Visiting Scholar at Berkeley’s Center for Science, Technology, Medicine and Society

Campanile

Two of Berkeley’s landmarks: The Campanile (in the back) and the Doe Memorial Library.

It has been a while since this blog has received an essential update. This happened mainly because I moved to the U.S. to begin my time as a visiting scholar at the University of California, Berkeley. I have been here for exactly two months and will stay for almost another half a year. I also maintain blog that covers my spare time experiences and is updated more frequently – it is written in German, since it is intended for my family and friends at home.

I am affiliated with the Center for Science, Technology, Medicine and Society at the University of California, Berkeley – or short CSTMS (in informal language, it is also called “customs”). The CSTMS is a vivid research hub that attracts researchers from all kinds of disciplines. It has only a few employees but draws from an incredible network of scholars from all over Berkeley and the world.
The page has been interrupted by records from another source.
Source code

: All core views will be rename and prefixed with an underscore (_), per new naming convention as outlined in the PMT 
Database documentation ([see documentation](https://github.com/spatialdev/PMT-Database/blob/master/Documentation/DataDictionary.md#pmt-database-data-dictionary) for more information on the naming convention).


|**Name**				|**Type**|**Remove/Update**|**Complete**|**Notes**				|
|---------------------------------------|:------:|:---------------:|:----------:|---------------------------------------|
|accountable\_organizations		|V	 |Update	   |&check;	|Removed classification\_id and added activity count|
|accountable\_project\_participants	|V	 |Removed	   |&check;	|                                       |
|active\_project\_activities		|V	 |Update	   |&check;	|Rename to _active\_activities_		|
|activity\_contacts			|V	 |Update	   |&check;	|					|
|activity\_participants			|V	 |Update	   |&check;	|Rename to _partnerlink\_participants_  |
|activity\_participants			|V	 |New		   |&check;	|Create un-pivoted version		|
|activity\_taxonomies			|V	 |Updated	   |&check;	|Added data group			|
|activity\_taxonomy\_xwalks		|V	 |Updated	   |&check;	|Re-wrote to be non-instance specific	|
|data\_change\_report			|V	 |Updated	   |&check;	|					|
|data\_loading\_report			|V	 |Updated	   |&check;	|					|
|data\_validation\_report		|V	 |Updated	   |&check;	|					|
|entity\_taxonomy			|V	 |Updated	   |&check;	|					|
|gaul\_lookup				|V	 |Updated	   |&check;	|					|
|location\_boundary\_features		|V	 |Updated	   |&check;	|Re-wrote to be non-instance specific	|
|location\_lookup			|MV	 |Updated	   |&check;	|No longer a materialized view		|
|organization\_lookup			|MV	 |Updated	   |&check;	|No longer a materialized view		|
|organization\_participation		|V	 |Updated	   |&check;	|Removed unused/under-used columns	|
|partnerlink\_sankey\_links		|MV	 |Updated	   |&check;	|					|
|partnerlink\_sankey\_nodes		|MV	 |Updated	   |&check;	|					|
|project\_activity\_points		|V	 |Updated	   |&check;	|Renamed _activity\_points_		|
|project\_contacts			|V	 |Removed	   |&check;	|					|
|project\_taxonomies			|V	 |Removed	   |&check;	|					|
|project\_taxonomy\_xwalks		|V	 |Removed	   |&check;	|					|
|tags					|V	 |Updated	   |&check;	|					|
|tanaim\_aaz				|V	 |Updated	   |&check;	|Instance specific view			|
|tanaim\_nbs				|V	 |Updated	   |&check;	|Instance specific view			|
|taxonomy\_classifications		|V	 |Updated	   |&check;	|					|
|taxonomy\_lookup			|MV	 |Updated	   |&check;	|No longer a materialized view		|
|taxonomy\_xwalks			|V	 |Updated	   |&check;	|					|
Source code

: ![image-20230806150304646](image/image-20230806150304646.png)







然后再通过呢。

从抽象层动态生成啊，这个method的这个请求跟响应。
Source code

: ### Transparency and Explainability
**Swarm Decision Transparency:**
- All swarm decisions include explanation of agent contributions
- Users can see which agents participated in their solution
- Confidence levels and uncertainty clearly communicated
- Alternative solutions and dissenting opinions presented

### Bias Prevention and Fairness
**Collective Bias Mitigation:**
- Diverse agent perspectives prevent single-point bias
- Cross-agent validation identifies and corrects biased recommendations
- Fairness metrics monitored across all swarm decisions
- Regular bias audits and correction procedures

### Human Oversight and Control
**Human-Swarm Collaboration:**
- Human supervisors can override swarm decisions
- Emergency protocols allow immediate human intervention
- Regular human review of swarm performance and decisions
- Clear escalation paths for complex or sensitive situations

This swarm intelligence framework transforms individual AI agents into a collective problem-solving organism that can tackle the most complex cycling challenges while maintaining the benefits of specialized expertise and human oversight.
Although the time and the setting here are very different from my summer last year at the Humboldt Institute for Internet and Society, I enjoy the events, discussions and spaces the center has to offer very much. If you are also interested in becoming a visiting scholar, feel free to get in touch or read how you can apply.

sanfrancisco_eastbay

The bay from a plane: San Francisco (in front), Oakland (back right) and Berkeley (back center).

I spend most of my days in the beautiful libraries of Berkeley, writing the publications for my dissertation. Additionally, I audit two classes for graduate students. One is an introduction to science and technology studies, lead by Massimo Mazzotti, the director of the CSTMS. It gives a historic overview of the development of the field. The second seminar, supervised by Cori Hayden, now dean of Berkeley’s Anthropology Department and the former director of the CSTMS, is about “Cloud and Crowds”. We revisit historic and current crowd theory (Le Bon, Canetti, et al.) and discuss these texts in relation to today’s crowd phenomena in ICT and elsewhere.

What is different at Berkeley compared to the universities where I have studied previously is the sheer incredible number of events and activities one can sign up for. In average, every day there are more than two workshops, talks, working group meetings, movies or panel discussions that are of interest to me. I try to participate in some of these event, but with a slightly bad conscience since I came to advance with my PhD thesis.